# The Manor Laceby linconshire



## grumpyjock (Apr 8, 2016)

Was in the area on a training course so decided to have a shifty after work.
I arrived just as the ladies were finishing the afternoon comp.
\\they looked very smart in the matching jumpers.
The fairways looked in good condition after all the rain we have had, no standing water in the bunkers and fairways.
The green looked good as well.
The Pro shop closed just as I arrived at 6 o'clock but the upstairs bar was open and accommodating with helpful bar staff.
Was show around the clubhouse and the facility's were reasonable but no visitors area or lockers.
There is a driving range but it was away at the back of the lodges and a bit far out.
http://www.lacebymanorgolfclub.co.uk/
Prices seem reasonable.
Might just arrange a meet at some time.


----------



## Lincoln Quaker (Apr 9, 2016)

Did you play the course?

its ok, nothing special, I think if your in the area it's ok for a game but it's not worth travelling more than 20 miles for, they use to have the members and visitors in the upstairs bar that's nice but now concentrate on weddings so golfers are now put downstairs!


----------



## grumpyjock (Apr 9, 2016)

No was staying at Stallingborough Grange so went for a shifty:. Will be in Cleethorpes  third week in May so may try and arrange a midweek meet, are you a member then?


----------



## Lincoln Quaker (Apr 9, 2016)

grumpyjock said:



			No was staying at Stallingborough Grange so went for a shifty:. Will be in Cleethorpes  third week in May so may try and arrange a midweek meet, are you a member then?
		
Click to expand...

No I am not a member, played it a couple of months ago in a society event.


----------



## drewster (Apr 12, 2016)

I joined and then quickly went back to my old club.  It's ok for a knock but not the best "club" if that makes sense.  I'd be happy to meet you for a round in May if you fancy it ?


----------



## ScienceBoy (Apr 13, 2016)

drewster said:



			I joined and then quickly went back to my old club.  It's ok for a knock but not the best "club" if that makes sense.  I'd be happy to meet you for a round in May if you fancy it ?
		
Click to expand...

Off topic: Did you keep the Pergola? How are/were the grapes?

On Topic: It seems to swing wildly that place, from good to not so good. Never amazing but never poor.
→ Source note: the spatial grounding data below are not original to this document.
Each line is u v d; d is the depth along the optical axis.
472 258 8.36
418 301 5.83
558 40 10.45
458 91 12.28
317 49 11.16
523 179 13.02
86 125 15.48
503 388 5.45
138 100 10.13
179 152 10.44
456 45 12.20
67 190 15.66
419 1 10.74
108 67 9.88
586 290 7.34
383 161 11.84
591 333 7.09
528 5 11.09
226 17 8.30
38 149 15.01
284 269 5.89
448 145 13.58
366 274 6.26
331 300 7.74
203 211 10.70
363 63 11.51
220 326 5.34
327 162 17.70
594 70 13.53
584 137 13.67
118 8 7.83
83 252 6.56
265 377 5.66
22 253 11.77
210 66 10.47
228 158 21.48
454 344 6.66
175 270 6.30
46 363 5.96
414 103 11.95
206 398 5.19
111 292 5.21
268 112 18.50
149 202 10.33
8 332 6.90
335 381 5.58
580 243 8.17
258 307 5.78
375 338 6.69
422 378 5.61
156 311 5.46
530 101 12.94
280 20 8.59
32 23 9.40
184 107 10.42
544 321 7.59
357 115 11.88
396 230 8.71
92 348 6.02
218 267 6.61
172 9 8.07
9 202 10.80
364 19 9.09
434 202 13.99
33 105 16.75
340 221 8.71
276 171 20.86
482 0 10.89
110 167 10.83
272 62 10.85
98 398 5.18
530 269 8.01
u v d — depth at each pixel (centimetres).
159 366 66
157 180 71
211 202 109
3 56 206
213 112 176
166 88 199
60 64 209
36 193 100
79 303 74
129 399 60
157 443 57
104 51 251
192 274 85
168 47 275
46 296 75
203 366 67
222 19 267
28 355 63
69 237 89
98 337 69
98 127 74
I have played it a lot and would always go back, some interesting holes but as others have said, unless you have a reason to play it then its better to go for others in the area.

I prefer Waltham and Grimsby, two good courses. Clee is not bad and further out Market Rasen and Elsham are both worth a visit!

Its actually a great area for golf, lots of good courses in a small area.


----------



## grumpyjock (Apr 16, 2016)

Have played most of the course around Grimsby and Scunthorpe, just looking for somewhere new to play.


----------